I am not very sure but i hope ldp is doing the 64 bit fetch and writing to
two consecutive 32 bit registers. so overall I guess we are not losing any
cycles here. Kindly suggest if you have any better idea.
4> Save all neon register getting used in the routine
GCC aarch64 4.9 tool chain generated code uses extension register including
neon through out instead of stack. This makes gcc 4.9 much faster in
performance and the only side effect of this hand coded neon assembly has
to preserve all neon register.
This description does not make much sense (sounds like you are putting
blame on GCC 4.9).
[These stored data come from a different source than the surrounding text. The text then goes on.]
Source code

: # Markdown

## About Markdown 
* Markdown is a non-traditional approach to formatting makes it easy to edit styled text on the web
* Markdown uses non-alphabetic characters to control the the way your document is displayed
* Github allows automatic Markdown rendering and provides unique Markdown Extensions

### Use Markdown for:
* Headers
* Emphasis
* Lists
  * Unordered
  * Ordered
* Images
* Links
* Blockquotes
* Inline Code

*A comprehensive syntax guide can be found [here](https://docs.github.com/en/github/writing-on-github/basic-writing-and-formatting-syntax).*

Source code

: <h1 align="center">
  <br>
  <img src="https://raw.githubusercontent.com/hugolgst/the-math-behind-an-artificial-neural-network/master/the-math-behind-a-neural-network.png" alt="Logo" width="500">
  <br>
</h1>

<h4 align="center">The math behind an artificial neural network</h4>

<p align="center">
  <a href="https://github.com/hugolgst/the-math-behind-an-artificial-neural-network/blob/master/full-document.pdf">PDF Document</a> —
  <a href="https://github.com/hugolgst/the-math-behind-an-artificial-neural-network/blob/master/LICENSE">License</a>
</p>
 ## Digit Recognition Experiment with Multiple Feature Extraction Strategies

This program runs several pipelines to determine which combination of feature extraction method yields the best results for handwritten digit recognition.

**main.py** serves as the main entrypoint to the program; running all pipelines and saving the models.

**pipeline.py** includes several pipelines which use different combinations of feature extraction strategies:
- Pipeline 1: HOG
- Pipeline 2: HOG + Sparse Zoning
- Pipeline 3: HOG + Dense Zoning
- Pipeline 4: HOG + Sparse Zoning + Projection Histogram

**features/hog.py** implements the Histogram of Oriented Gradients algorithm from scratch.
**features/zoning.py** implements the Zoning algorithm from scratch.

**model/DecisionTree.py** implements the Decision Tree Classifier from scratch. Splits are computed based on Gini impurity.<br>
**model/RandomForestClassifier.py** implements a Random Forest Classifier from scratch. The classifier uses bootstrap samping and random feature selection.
In other words, are you saying that the current code in
SVN is just violating the AArch64 calling conventions by failing to
properly save/restore NEON registers? The ABI must be always respected no
matter what (and if there are any other violations, they need to be fixed
too).
--Ans. Sorry for the confusion on this I will explain it in detail.
The same code in the svn works well on GCC 4.8 but fails on GCC 4.9 and i
had spent considerable amount of time suspecting many areas including the
tjbench code but finally found in the dis-assembly that gcc 4.9 just uses
extension registers thought out. Interestingly these extension registers
helps in store/restore of General purpose registers and replaces the
storage of General purpose registers on stack and I guess this makes gcc
4.9 generated code perform much faster than the previous version of gcc.
Please explicitly confirm that the "make test" succeeds after all these
changes are applied.
Also it would be very interesting to compare the performance between the
same libjpeg-turbo compiled in 32-bit mode vs. 64-bit mode on the same
hardware.
On 23 July 2014 06:04, Siarhei Siamashka ssvb@users.sf.net wrote:
Related
Patches (closed - use GitHub):
#54Patches have been checked in, with some formatting tweaks.
Closing this as implemented. Please open a new patch if you have any modifications or new accelerations. In general, I am still soft-pedaling this feature until it accelerates the same set of functions that are accelerated with ARMv7 and until we can successfully build the code for iOS.